Syslogd to process logs for multiple hosts

[tuaris]

The documentation says /etc/syslog.conf can allow for multiple hostname entries per line seperated by a comma, or I can drop a .conf in /etc/syslog.d/.

I can see the benifit of the above approach, but I want to allow an entire subnet the ability to use a centralized syslog server. Based on what I've read, this is only possible if I add a configuration option for each host in the subnet. ie:

+192.168.1.1
*.*                        /var/log/subnet.log
+192.168.1.2
*.*                        /var/log/subnet.log
+192.168.1.3
*.*                        /var/log/subnet.log

Is there a way I can wildcard the host name? Do something like this?

+192.168.1.0/24
*.*                        /var/log/subnet.log

Or even better this:

+.domain.com
*.*                        /var/log/subnet.log

 

[SirDice]

Is there a way I can wildcard the host name?

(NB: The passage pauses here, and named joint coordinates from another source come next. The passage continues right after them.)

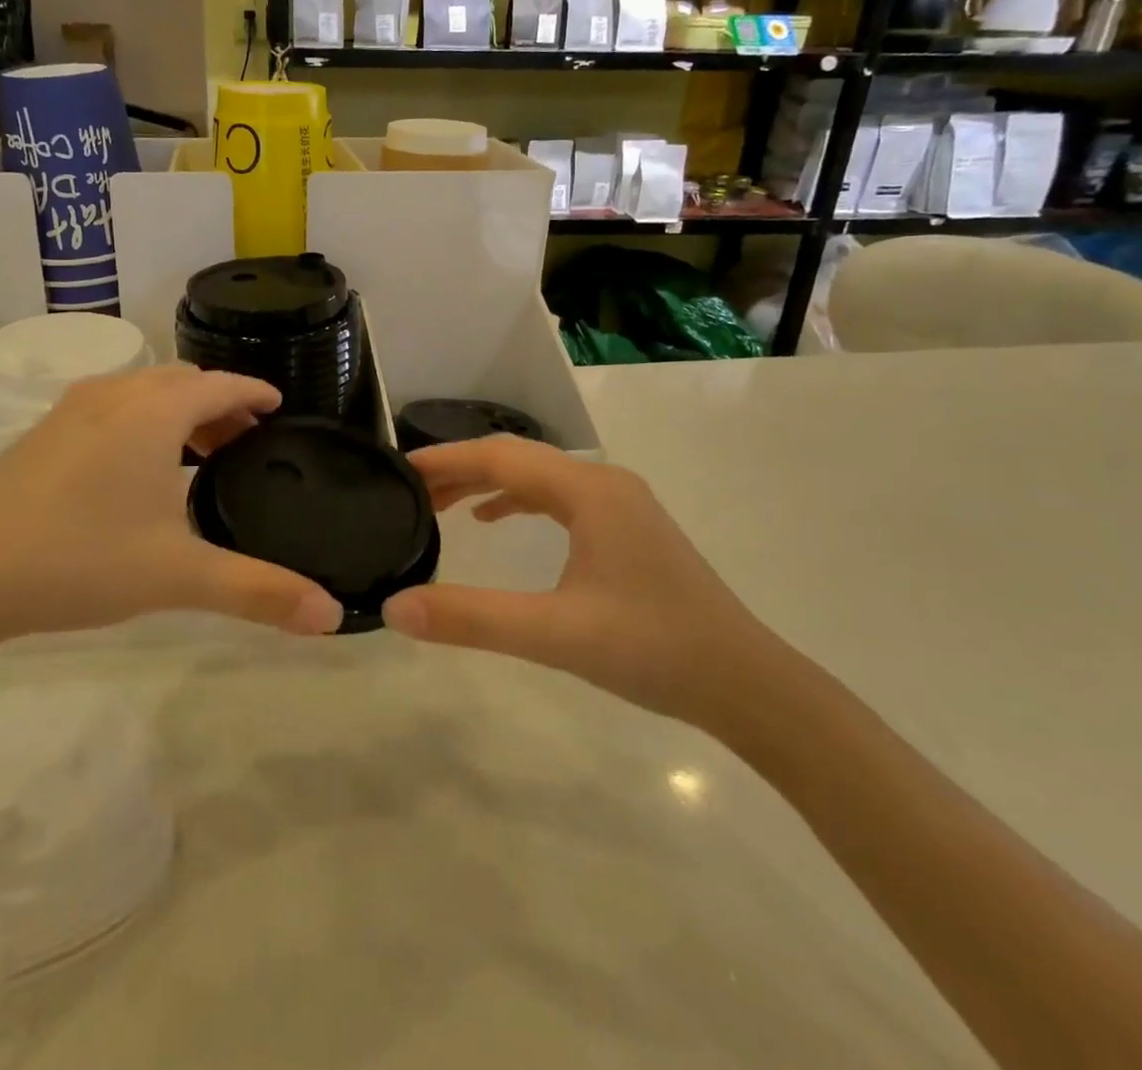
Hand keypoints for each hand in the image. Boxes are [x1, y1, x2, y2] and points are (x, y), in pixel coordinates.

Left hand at [0, 366, 343, 655]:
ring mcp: (71, 412)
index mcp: (153, 412)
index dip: (254, 392)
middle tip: (246, 442)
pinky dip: (142, 422)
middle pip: (182, 382)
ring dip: (179, 413)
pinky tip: (137, 472)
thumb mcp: (177, 576)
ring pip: (143, 393)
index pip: (220, 384)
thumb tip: (331, 615)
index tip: (279, 406)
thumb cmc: (79, 558)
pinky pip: (111, 409)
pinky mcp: (42, 435)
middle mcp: (114, 396)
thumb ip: (257, 591)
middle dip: (220, 404)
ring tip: (199, 456)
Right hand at [381, 437, 776, 723]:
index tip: (399, 468)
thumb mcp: (554, 634)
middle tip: (411, 490)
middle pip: (517, 459)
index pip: (500, 458)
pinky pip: (559, 498)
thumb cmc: (653, 649)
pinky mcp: (627, 528)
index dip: (446, 460)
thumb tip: (394, 608)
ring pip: (538, 477)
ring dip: (488, 484)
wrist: (746, 683)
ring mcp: (620, 504)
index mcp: (588, 491)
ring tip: (441, 504)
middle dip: (461, 469)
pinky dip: (519, 501)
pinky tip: (496, 522)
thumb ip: (472, 619)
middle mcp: (604, 483)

No. If it was possible it would have been mentioned in the man page. It's not mentioned, at all, so the safe conclusion is that it's not possible.

If you want to do some fancy filtering based on hostnames (or IP addresses) sysutils/syslog-ng is probably a better choice.

 

[ShelLuser]

Is there a way I can wildcard the host name? Do something like this?

No, because what is happening here is that syslogd doesn't treat these as IP addresses but actual names. As such the wildcard would have no meaning.

But based on your example I also don't understand why you'd need this?

Instead of trying to include dozens of hosts to log onto one file, do the opposite instead: exclude your current host and then only your remote hosts are left to log to the logfile.

#-mylocalhost
*.*       /var/log/subnet.log
#*
<from here your local host is back included>

Something like that might also do the trick.

(edit) This is of course assuming that I picked up your example in the right way and that you wanted to use 1 logfile for all your remote hosts. If you want more separation per host then this would become a problem.